» GIVEN REQUEST 1
Could you set down the whole forum thread on Gorilla glass word for word?

» TEXT EXTRACT
%%
# gorilla glass?



## s1ncere

i havent seen it mentioned anywhere, are we getting gorilla glass or gorilla glass 2?


----------



## NatemZ

Was wondering this as well. No mention at all so I assume neither.


----------



## sfreemanoh

It said somewhere Corning scratch-resistant glass...so, sounds like a No.


----------



## Rogan

Corning owns Gorilla glass.


----------



## Gnubug

Corning also makes bowels, does not mean that you can eat your Frosted Flaskes from Nexus 7 or use it to put food in and stick it in the microwave. *heh*


----------



## Rogan

Apple uses the same nomenclature for Corning glass when describing the glass used in their mobile devices. Everyone knows it's gorilla glass. Why should we not assume the same here

Sent from my Incredible 2 using Tapatalk 2


----------



## Gnubug

Maybe because we should not assume? Everyone doesnt know it is Gorilla glass. With many components which make up the device, and the ability to keep the price as it is, assumptions may come back to bite you in the boo boo. Maybe it is, but then again maybe it isnt, but since all references only go to say scratch resistant, it could be just scratch resistant, not Gorilla glass just to keep the price point.
%%
» GIVEN REQUEST 2
Can you extract every line of the records about clock faces word for word, leaving the pictures out of your answer?

(Dataset items)
%%
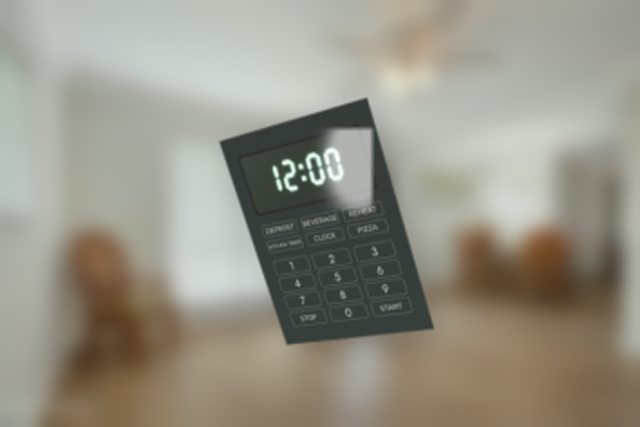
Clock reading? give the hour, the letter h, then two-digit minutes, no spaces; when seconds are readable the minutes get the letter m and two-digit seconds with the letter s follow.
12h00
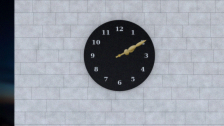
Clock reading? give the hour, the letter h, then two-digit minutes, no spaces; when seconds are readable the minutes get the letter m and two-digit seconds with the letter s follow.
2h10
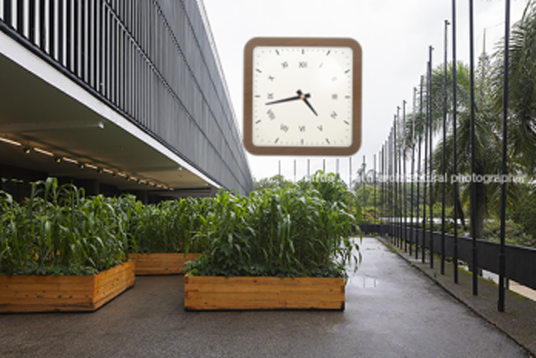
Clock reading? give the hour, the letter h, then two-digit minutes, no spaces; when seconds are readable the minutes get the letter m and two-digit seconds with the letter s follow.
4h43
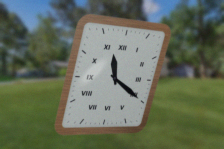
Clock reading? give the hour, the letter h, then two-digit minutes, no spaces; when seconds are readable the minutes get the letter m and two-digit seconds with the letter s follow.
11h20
%%
» CORRECT ANSWER 1
# gorilla glass?



## s1ncere

i havent seen it mentioned anywhere, are we getting gorilla glass or gorilla glass 2?


----------



## NatemZ

Was wondering this as well. No mention at all so I assume neither.


----------



## sfreemanoh

It said somewhere Corning scratch-resistant glass...so, sounds like a No.


----------



## Rogan

Corning owns Gorilla glass.


----------



## Gnubug

Corning also makes bowels, does not mean that you can eat your Frosted Flaskes from Nexus 7 or use it to put food in and stick it in the microwave. *heh*


----------



## Rogan

Apple uses the same nomenclature for Corning glass when describing the glass used in their mobile devices. Everyone knows it's gorilla glass. Why should we not assume the same here

Sent from my Incredible 2 using Tapatalk 2


----------



## Gnubug

Maybe because we should not assume? Everyone doesnt know it is Gorilla glass. With many components which make up the device, and the ability to keep the price as it is, assumptions may come back to bite you in the boo boo. Maybe it is, but then again maybe it isnt, but since all references only go to say scratch resistant, it could be just scratch resistant, not Gorilla glass just to keep the price point.

» CORRECT ANSWER 2
Clock reading? give the hour, the letter h, then two-digit minutes, no spaces; when seconds are readable the minutes get the letter m and two-digit seconds with the letter s follow.
12h00
Clock reading? give the hour, the letter h, then two-digit minutes, no spaces; when seconds are readable the minutes get the letter m and two-digit seconds with the letter s follow.
2h10
Clock reading? give the hour, the letter h, then two-digit minutes, no spaces; when seconds are readable the minutes get the letter m and two-digit seconds with the letter s follow.
4h43
Clock reading? give the hour, the letter h, then two-digit minutes, no spaces; when seconds are readable the minutes get the letter m and two-digit seconds with the letter s follow.
11h20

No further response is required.